Try it:
Copy the lines of the material below, from the line containing "tenemos para tí" through the last line of the material, including both.
---------- Excerpted data ----------
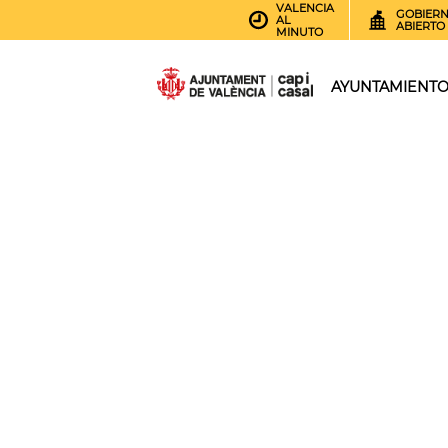
VALENCIA
GOBIER
AL
ABIERTO
MINUTO
AYUNTAMIENT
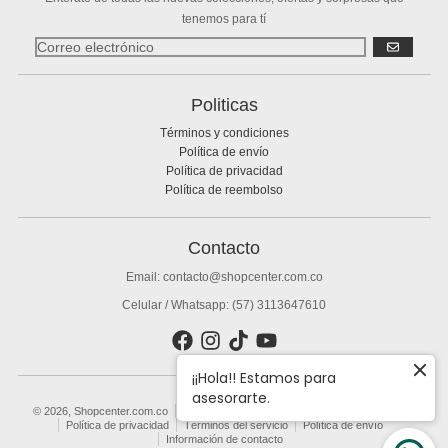
tenemos para tí
SUSCRIBIR
Politicas
Términos y condiciones
Política de envío
Política de privacidad
Política de reembolso
Contacto
Email: contacto@shopcenter.com.co
Celular / Whatsapp: (57) 3113647610
¡¡Hola!! Estamos para
asesorarte.
© 2026,
Shopcenter.com.co
Tecnología de Shopify
Política de reembolso
Política de privacidad
Términos del servicio
Política de envío
Información de contacto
----------
Problem solution:
tenemos para tí
SUSCRIBIR
Politicas
Términos y condiciones
Política de envío
Política de privacidad
Política de reembolso
Contacto
Email: contacto@shopcenter.com.co
Celular / Whatsapp: (57) 3113647610
¡¡Hola!! Estamos para
asesorarte.
© 2026,
Shopcenter.com.co
Tecnología de Shopify
Política de reembolso
Política de privacidad
Términos del servicio
Política de envío
Información de contacto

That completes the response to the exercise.